══ Supplied material
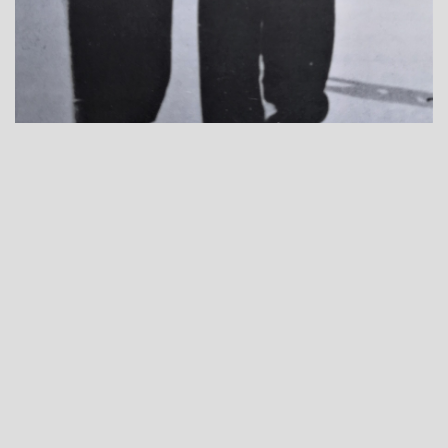
Ljubica Radosavljević Nada i Dobrivoje Radosavljević Bobi u
Beogradu 1940. godine.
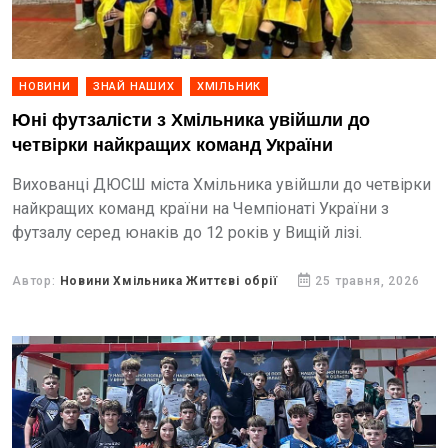
НОВИНИ
ЗНАЙ НАШИХ
ХМІЛЬНИК
Юні футзалісти з Хмільника увійшли до
четвірки найкращих команд України
Вихованці ДЮСШ міста Хмільника увійшли до четвірки
найкращих команд країни на Чемпіонаті України з
футзалу серед юнаків до 12 років у Вищій лізі.
Автор:
Новини Хмільника Життєві обрії
25 травня, 2026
════
# Exercise details:
Figure out how many lines of the material include the string "Хмільника", and reply with only that figure.

# Answer box:
3